* _TESTO FORNITO_

____________________

Il chitarrista e cantante di origine argentina Raul Midón ci racconta la sua faticosa ma determinata ascesa verso una musica davvero personale.
La vita di Raul Midón sembra un soggetto perfetto per un film. Nato prematuro cinquantadue anni fa, in un ospedale di campagna male attrezzato nel New Mexico, a pochi mesi perde la vista (e con lui il fratello gemello) per via della lunga permanenza in incubatrice. Fin dall’infanzia il padre, un ballerino folk argentino, lo incoraggia a approfondire la musica. Comincia così un percorso che lo porta a diventare un’eccellenza in ambito jazz e soul, ma riuscirà a lanciare davvero la sua carriera solista a oltre quarant’anni, dopo aver militato a lungo tra i turnisti e i coristi delle più grandi stelle del pop internazionale. E a oltre cinquanta, finalmente la consacrazione: con il suo ultimo album «Bad Ass and Blind», dichiaratamente il più sperimentale e senza compromessi, quest’anno ha ottenuto la sua prima nomination ai Grammy Awards, nella categoria «Best Jazz Vocal Album», poi vinta da «Dreams And Daggers» di Cécile McLorin Salvant. Attualmente è impegnato in un tour mondiale che toccherà anche l’Italia (oltre a Roma, il 16 maggio all’Elegance Café Jazz Club, questo mese sono previste altre quattro tappe a Reggio Emilia, Vipiteno, Salerno e Vicenza).

____________________

* _DATI FORNITI_
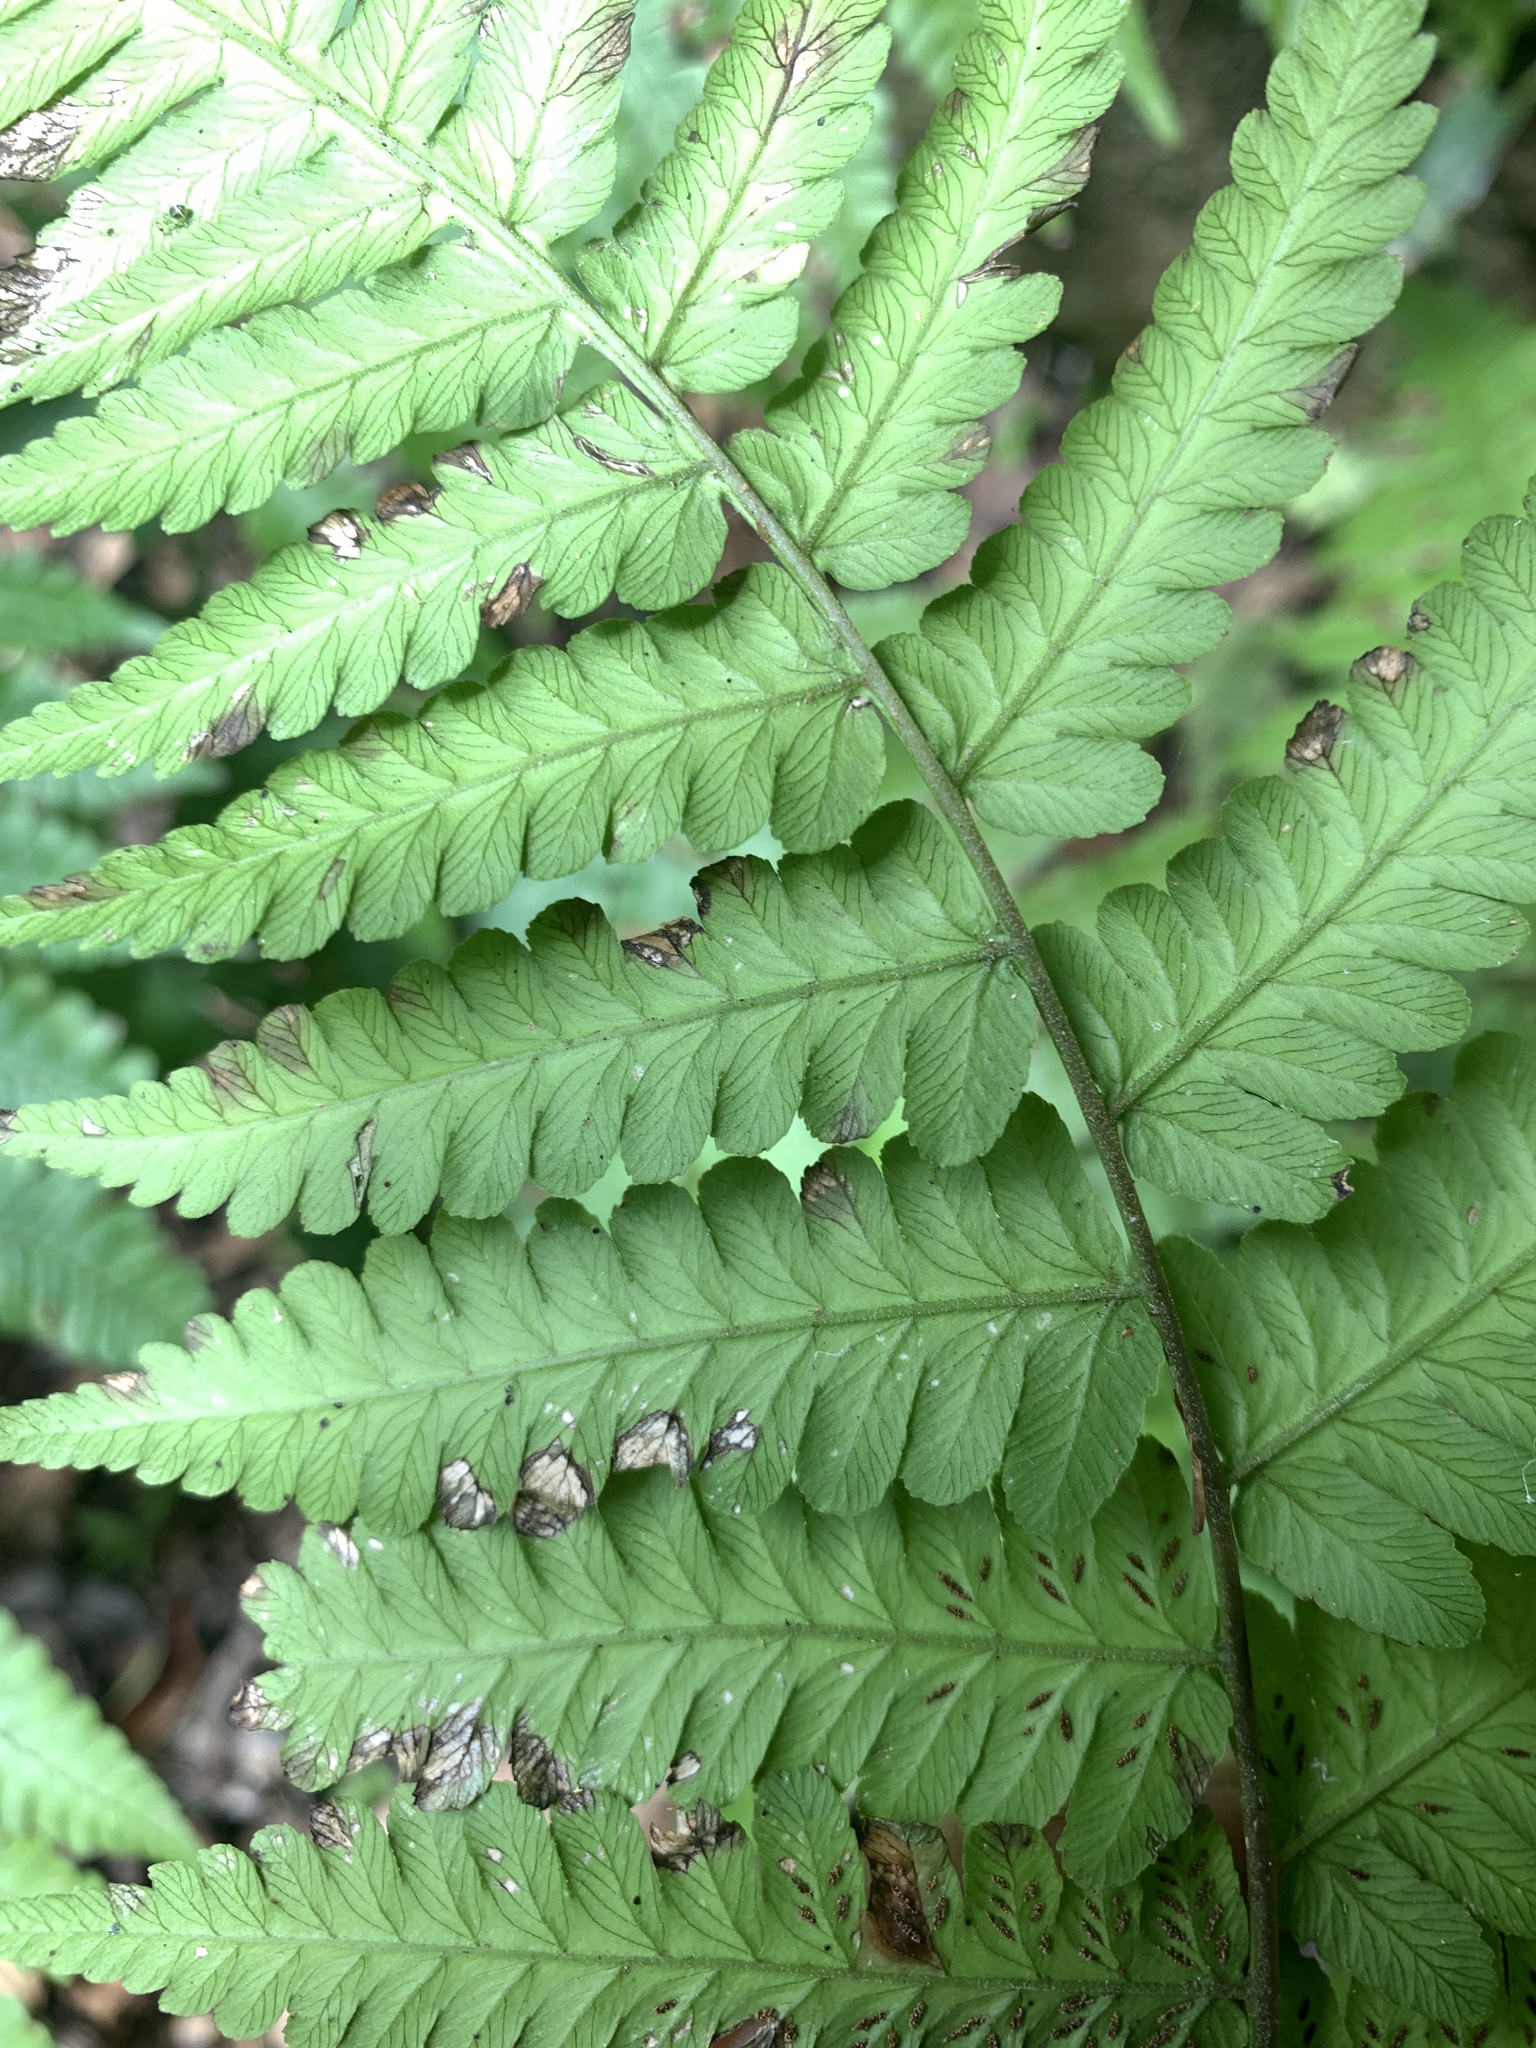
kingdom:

____________________

* _ESERCIZI_
**a)** Trasformi in un elenco puntato il paragrafo del testo su Raul Midón che comincia con «La vita di Raul Midón sembra», mantenendone i fatti principali.
**b)** Secondo il testo su Raul Midón, quale album ha vinto nella categoria in cui il musicista ha ricevuto la sua prima nomination ai Grammy Awards?
**c)** Prosegua il testo su Raul Midón dopo la sua ultima frase.

* _RISPOSTE PER ESERCIZIO_
**a)**
- Nato prematuro cinquantadue anni fa in un ospedale di campagna male attrezzato nel New Mexico.
- A pochi mesi perde la vista, come il fratello gemello, per la lunga permanenza in incubatrice.
- Il padre, ballerino folk argentino, lo incoraggia fin dall'infanzia ad approfondire la musica.
- Diventa un'eccellenza in ambito jazz e soul, ma lancia davvero la carriera solista a oltre quarant'anni, dopo aver militato a lungo tra i turnisti e i coristi delle grandi stelle del pop internazionale.
- A oltre cinquant'anni, con l'album «Bad Ass and Blind», il più sperimentale e senza compromessi, ottiene la prima nomination ai Grammy Awards («Best Jazz Vocal Album»). Il premio va poi a «Dreams And Daggers» di Cécile McLorin Salvant.
- È in tour mondiale con tappe in Italia: oltre a Roma, il 16 maggio all'Elegance Café Jazz Club, questo mese sono previste altre quattro date a Reggio Emilia, Vipiteno, Salerno e Vicenza.

**b)** «Dreams And Daggers» di Cécile McLorin Salvant.

**c)**
La tua è una storia incredibile, ricca di colpi di scena e spunti di riflessione. Tanto che spesso si parla più di quella che della tua musica…
Oggigiorno c’è così tanta musica, in giro, che la gente vuole avere anche una storia: è a quella che si sente legata. Penso sia normale, dato il contesto.
Il modo in cui usi l’arpeggio della chitarra classica nel jazz e nel soul, in cui tradizionalmente non è mai protagonista, è molto singolare. Come hai cominciato?
Suono la chitarra classica fin da piccolo, da sempre ne studio il repertorio: apprezzo anche la chitarra elettrica, ma quella acustica è tuttora il perno della mia produzione. È davvero naturale per me usarla nella mia musica, ne detta il tono e l’atmosfera. Amo davvero la sua semplicità, l’uso delle dita e del tocco; con l’elettrica tutto si riduce soprattutto all’equipaggiamento e all’effettistica utilizzati, dalle pedaliere all’amplificatore.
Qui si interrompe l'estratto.